§ **Given task**:
Output the passage of the article on the MongoDB Atlas Source connector error from "Please increase the" up to and including "from the oplog.", copied word for word.

Description
This Article provides details on the below error encountered using a fully managed MongoDB Atlas Source connector hosted on Confluent Cloud:
The connector failed to resume change stream, as the resume point may no longer be in the oplog.
Please increase the size of your oplog and recreate the connector.
Applies To
Mongo DB Atlas Source Connector
Confluent Cloud
Cause
The Error above occurs when the connector's resume token does not correspond to any entry in the MongoDB oplog, the connector has no way to determine where to begin to process from the MongoDB change stream. This can generally happen due to the following reasons -->
- When the connector is inactive or paused for longer than the oplog retention period resulting in the resume token being purged.
- If there have been infrequent or no updates after an initial to your MongoDB namespace for a longer time, causing the resume token to be purged from the oplog.
- If the Oplog size on the DB itself has reached its maximum configured size causing the resume token in question to get purged.

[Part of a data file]
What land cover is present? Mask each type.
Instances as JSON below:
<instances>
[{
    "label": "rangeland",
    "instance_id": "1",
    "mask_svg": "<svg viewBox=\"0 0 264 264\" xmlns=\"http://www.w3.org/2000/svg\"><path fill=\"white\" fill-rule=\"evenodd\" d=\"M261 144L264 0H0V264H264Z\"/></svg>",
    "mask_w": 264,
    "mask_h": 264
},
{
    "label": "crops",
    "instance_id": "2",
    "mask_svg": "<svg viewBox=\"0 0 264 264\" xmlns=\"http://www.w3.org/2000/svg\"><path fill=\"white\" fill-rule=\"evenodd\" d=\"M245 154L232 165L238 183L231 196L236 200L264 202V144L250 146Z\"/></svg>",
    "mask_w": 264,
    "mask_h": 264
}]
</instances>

§ **Response to this exercise**:
Please increase the size of your oplog and recreate the connector.
Applies To
Mongo DB Atlas Source Connector
Confluent Cloud
Cause
The Error above occurs when the connector's resume token does not correspond to any entry in the MongoDB oplog, the connector has no way to determine where to begin to process from the MongoDB change stream. This can generally happen due to the following reasons -->
- When the connector is inactive or paused for longer than the oplog retention period resulting in the resume token being purged.
- If there have been infrequent or no updates after an initial to your MongoDB namespace for a longer time, causing the resume token to be purged from the oplog.